Vrouwen in deze precaire situatie kennen onvoldoende hun rechten, beschikken over geen financiële autonomie en geraken volledig geïsoleerd. Heel vaak gaat het om Marokkaanse vrouwen die hier trouwen met een Belgisch-Marokkaanse man. Sommige van deze vrouwen leven hier al gedurende vijftien tot twintig jaar en doorstonden al die jaren huiselijk geweld. Ook in deze situatie zijn Maghrebijnse vrouwen sterk vergelijkbaar met hun lotgenoten van Belgische afkomst. Het gebrek aan bestaansmiddelen, de quasi absolute afhankelijkheid verhinderen hen hun man te verlaten. Gelukkig kunnen deze vrouwen rekenen op daadwerkelijke solidariteit bij andere moslima's. De omvang en de aard van deze problematiek eisen snelle en doortastende acties. Deze criminele en mensonwaardige praktijken moeten stoppen. De samenleving draagt hier een grote verantwoordelijkheid.

Ik heb hierover reeds de vraag om uitleg nr. 5-371 over gesteld aan de vice-eersteminister en minister van Werk en Gelijke Kansen. Ze moest me enkele antwoorden schuldig blijven aangezien deze niet tot haar bevoegdheid horen.

Vandaar kreeg ik graag een antwoord op de volgende vragen:

1) Kan u de omvang en het belang van deze problematiek inschatten? Beschikt u over cijfers en gegevens met betrekking tot huishoudelijk geweld in families van Maghrebijnse afkomst? Kan u mij informeren over het aantal neergelegde klachten over huishoudelijk geweld bij moslima's in de afgelopen jaren? Kunnen er evoluties worden vastgesteld en geduid? Kan u mij informeren over het aantal strafrechtelijke en burgerrechterlijke procedures betreffende deze problematiek? Weet u tot welk resultaat deze klachten leidden? Hoe duidt en evalueert u deze ontwikkelingen?

2) Is er een samenwerking tussen justitie en politiediensten en hoe verloopt deze? Is er een samenwerking met de gemeentebesturen en de openbare centra voor maatschappelijk welzijn (OCMW)? Doet men een beroep op de expertise van organisaties zoals het VOEM? Hoe verloopt deze samenwerking?

3) Op welke wijze wordt u betrokken bij de actieplannen tegen intra-familiaal geweld? Hoe beoordeelt u uw participatie aan dit actieplan? Bestaan er in uw beleidsdomein beleidsinstrumenten met expliciete aandacht voor de specifieke situatie van Maghrebijnse families?

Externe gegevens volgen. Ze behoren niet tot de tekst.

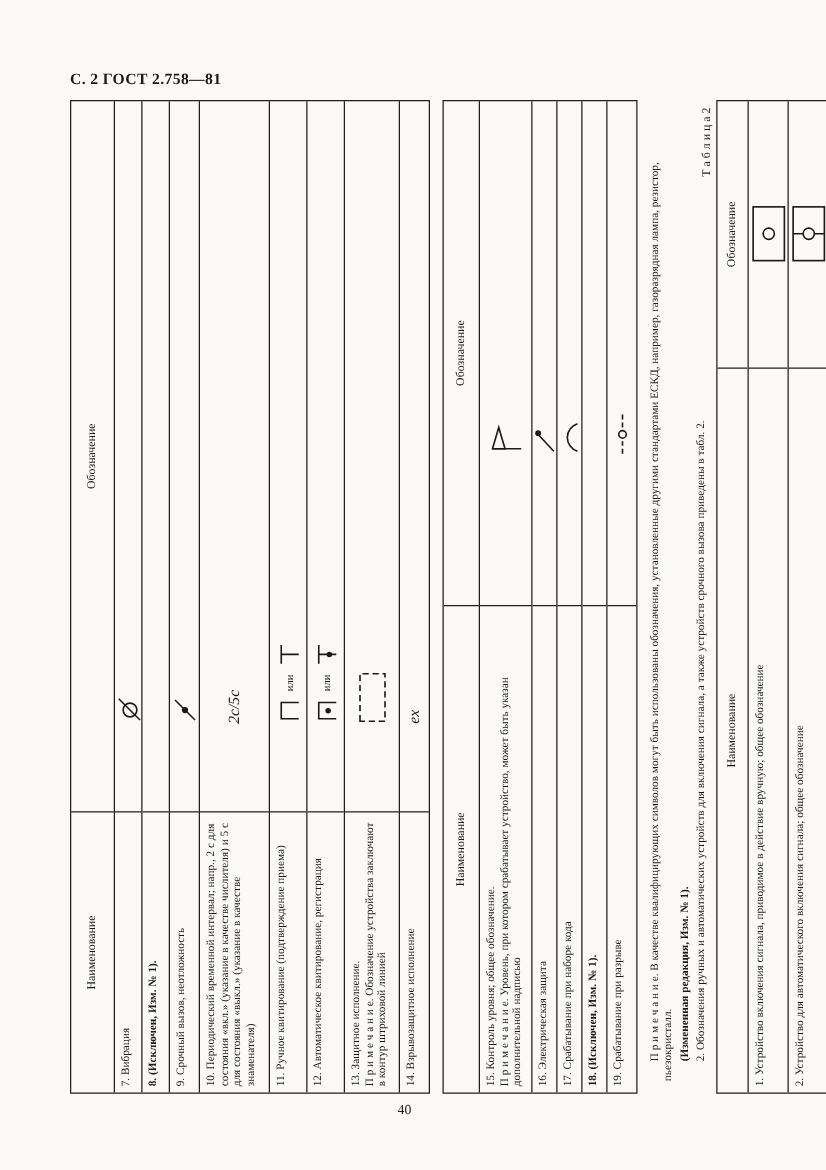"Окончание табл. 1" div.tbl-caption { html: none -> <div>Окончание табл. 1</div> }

4) Werden de regelgeving en de maatregelen inzake de bescherming tegen en opsporing van huishoudelijk geweld al geëvalueerd? Zijn er tekortkomingen in deze regelgeving of in de naleving ervan? Waar situeren deze zich? Welke verdere initiatieven plant u samen met de andere ministers zodat de regelgeving in de toekomst beter wordt nageleefd?